Richard A. Winett, the Heilig Meyers Professor of Psychology in the Virginia Tech Department of Psychology, has won the Society of Behavioral Medicine’s 2017 Distinguished Mentor Award.
Mentor awards “honor outstanding service as a mentor in the clinical and professional arena, in both clinical and research endeavors,” according to the society’s website. “(Honorees) have fostered excellence in, and had a major impact on, the field of behavioral medicine by virtue of their roles as mentors.”
Winett will receive the honor at the society’s 2017 annual meeting, to be held March 29 in San Diego.
Winett’s research focuses on health behavior, including health psychology, personalized behavioral medicine, and public health, and the development of primary and secondary prevention programs linked to nutrition, physical activity, and exercise.
He has published more than 260 peer-reviewed articles and has been the principal investigator of 17 research grants. Winett was funded for 40 consecutive years, primarily by the U.S. National Institutes of Health and the National Science Foundation.
He joined Virginia Tech in 1979 as an associate professor after positions at the University of Kentucky and then at the Institute for Behavioral Research in Silver Springs, Maryland.

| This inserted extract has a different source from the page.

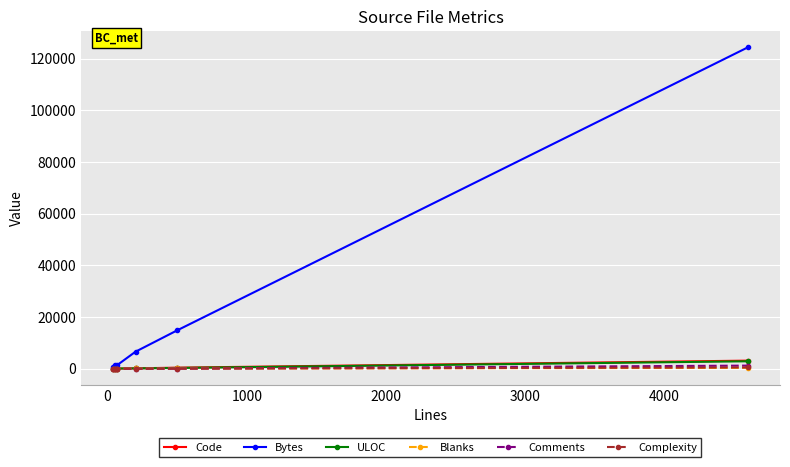

What is the difference between the maximum and minimum values in the Bytes series?

123664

He is former director of both the Virginia Tech Clinical Science program and the Center for Research in Health Behavior, and has received the Virginia Tech Alumni Award for Excellence in Research. He also has chaired nearly 40 doctoral students to completion.
He also is an affiliated faculty member with the Virginia Tech Fralin Life Science Institute.

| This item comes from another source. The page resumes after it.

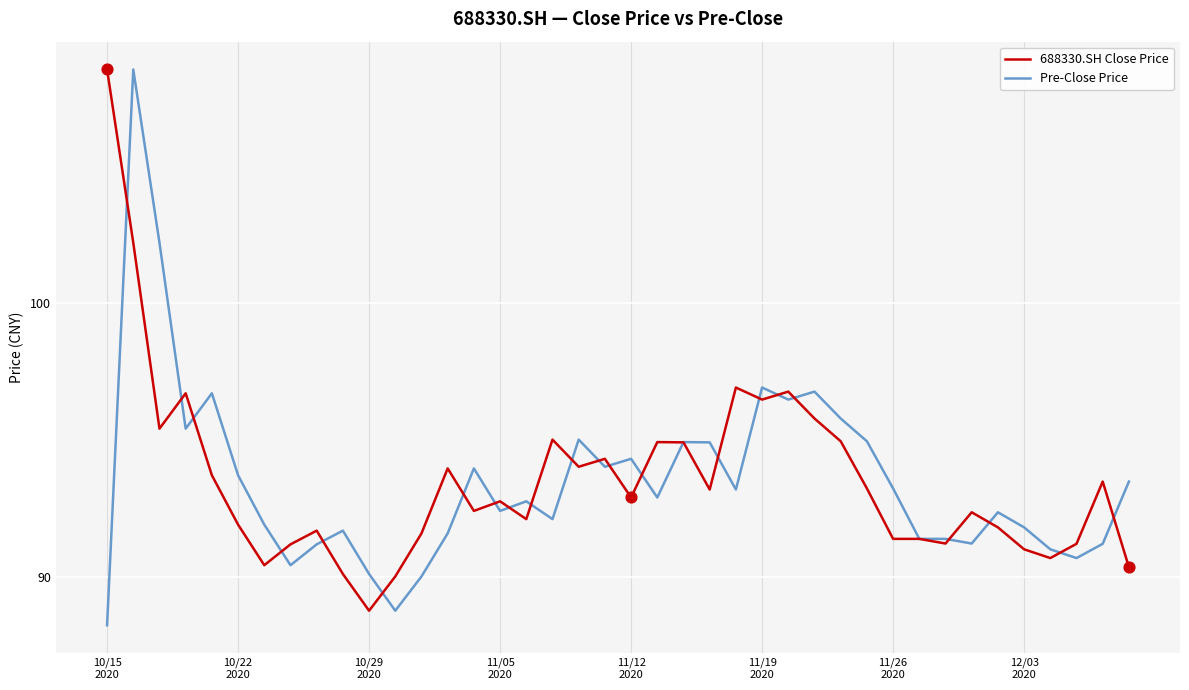

What is the lowest value of the Pre-Close Price series?

88.2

“Dick Winett’s behavioral health research program is one of the most important pillars of our nationally prominent clinical science doctoral program in psychology,” said Bob Stephens, head of psychology, which is part of the Virginia Tech College of Science. “Over the years, Dick has attracted, mentored, and promoted the careers of numerous graduate students who have become leaders at other institutions.”
Winett earned his bachelor’s degree from Queens College in 1967 and his doctoral degree in psychology from Stony Brook University in New York in 1971.